--- JOB ---
Whichever lines include the word "démocratique", copy them as they appear in the data.

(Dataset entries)
---
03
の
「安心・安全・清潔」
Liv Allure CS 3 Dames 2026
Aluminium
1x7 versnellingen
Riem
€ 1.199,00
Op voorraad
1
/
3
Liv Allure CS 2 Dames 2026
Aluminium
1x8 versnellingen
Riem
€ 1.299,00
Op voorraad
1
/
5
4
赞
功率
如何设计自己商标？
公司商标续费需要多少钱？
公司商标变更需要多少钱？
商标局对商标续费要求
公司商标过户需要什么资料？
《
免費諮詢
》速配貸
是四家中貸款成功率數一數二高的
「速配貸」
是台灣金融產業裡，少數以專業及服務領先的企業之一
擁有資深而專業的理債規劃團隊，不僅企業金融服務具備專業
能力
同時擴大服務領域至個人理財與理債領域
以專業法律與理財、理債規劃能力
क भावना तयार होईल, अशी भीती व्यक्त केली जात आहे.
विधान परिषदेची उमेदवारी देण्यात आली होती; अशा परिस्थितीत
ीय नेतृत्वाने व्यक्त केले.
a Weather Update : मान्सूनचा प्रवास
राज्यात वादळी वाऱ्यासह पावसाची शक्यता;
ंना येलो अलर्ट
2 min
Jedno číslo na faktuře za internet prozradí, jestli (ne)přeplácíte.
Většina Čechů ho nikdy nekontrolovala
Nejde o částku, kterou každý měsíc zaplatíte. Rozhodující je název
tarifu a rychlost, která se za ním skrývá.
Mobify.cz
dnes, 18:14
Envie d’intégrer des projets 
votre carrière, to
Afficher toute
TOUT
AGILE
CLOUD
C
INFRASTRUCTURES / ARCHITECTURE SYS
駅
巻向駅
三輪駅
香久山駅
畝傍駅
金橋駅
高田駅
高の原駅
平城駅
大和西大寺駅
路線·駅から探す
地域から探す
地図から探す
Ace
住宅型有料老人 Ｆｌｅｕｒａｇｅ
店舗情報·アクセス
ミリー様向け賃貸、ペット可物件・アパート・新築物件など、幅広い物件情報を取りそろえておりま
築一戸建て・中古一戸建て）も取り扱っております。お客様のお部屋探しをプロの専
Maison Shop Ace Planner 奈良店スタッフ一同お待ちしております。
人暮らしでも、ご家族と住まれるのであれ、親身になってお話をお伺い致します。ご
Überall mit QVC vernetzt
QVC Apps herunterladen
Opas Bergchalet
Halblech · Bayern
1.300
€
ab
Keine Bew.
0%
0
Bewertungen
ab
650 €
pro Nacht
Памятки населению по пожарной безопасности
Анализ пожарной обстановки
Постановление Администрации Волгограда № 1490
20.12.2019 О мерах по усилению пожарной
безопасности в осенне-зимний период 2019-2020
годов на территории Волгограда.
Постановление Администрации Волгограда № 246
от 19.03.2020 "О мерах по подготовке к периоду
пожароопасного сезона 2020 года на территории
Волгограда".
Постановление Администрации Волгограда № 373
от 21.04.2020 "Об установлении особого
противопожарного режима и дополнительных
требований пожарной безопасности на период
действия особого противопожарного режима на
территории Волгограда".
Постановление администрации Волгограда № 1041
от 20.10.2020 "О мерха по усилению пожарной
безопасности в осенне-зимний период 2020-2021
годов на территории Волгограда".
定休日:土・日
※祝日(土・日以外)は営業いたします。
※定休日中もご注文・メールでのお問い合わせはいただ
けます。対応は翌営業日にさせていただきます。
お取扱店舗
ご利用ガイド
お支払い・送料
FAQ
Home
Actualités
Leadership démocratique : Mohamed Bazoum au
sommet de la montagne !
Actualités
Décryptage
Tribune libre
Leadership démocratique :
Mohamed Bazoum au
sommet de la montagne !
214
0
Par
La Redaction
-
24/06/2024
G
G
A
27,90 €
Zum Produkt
---
--- ANSWER BOX ---
Leadership démocratique : Mohamed Bazoum au
Leadership démocratique :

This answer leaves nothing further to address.